==== DATA BLOCK ====

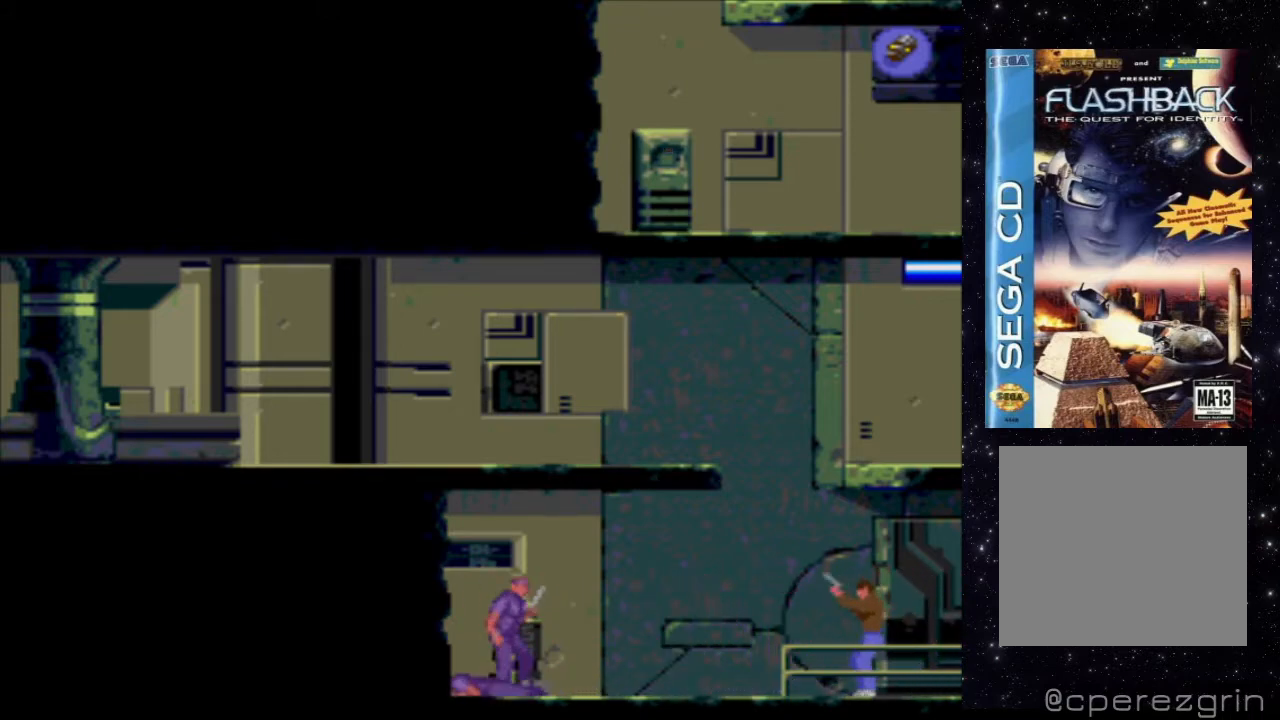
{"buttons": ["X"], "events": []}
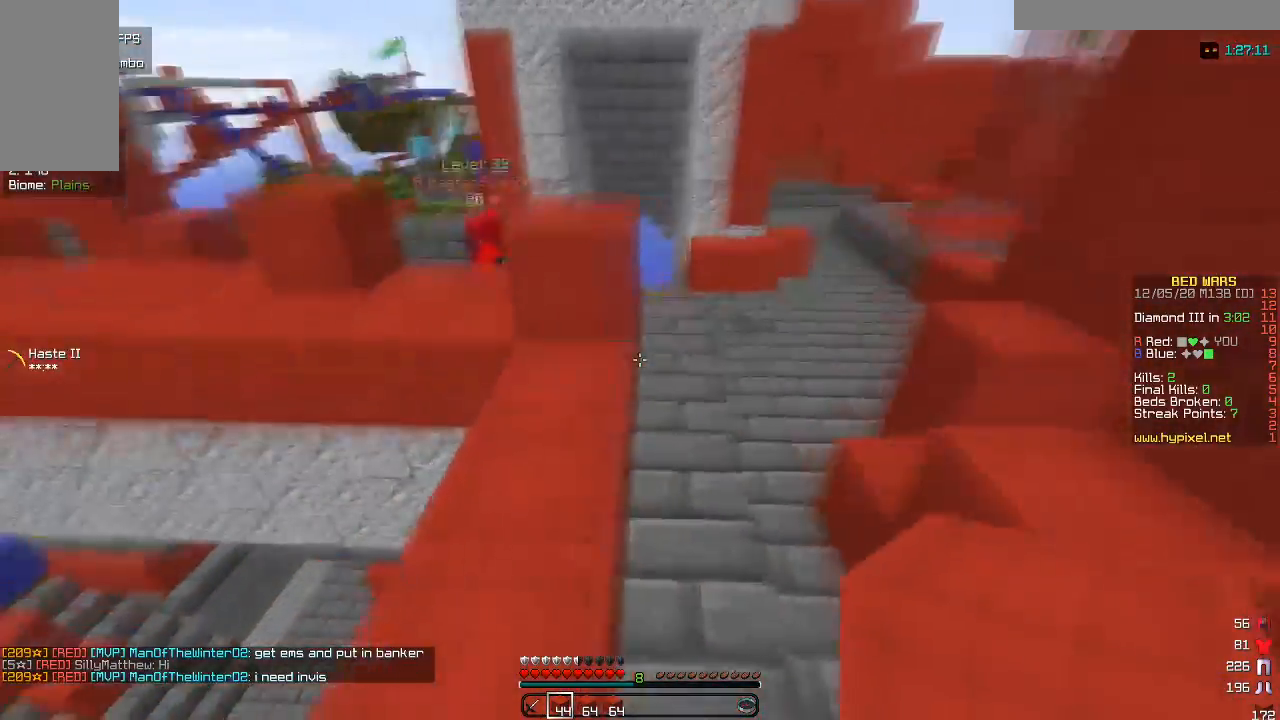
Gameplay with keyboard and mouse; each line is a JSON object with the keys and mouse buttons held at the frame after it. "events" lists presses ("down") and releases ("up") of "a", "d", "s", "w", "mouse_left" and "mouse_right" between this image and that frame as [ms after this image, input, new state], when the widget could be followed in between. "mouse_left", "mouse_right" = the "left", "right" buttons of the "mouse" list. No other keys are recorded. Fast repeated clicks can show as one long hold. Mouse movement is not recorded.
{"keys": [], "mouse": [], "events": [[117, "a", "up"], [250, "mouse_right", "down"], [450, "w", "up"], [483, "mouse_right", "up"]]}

====

◆ **WHAT IS REQUIRED**: Only lines with the string "down" belong in the answer; copy each of them from the listing.

◆ **RESULT OF THE EXERCISE**:
Gameplay with keyboard and mouse; each line is a JSON object with the keys and mouse buttons held at the frame after it. "events" lists presses ("down") and releases ("up") of "a", "d", "s", "w", "mouse_left" and "mouse_right" between this image and that frame as [ms after this image, input, new state], when the widget could be followed in between. "mouse_left", "mouse_right" = the "left", "right" buttons of the "mouse" list. No other keys are recorded. Fast repeated clicks can show as one long hold. Mouse movement is not recorded.
{"keys": [], "mouse": [], "events": [[117, "a", "up"], [250, "mouse_right", "down"], [450, "w", "up"], [483, "mouse_right", "up"]]}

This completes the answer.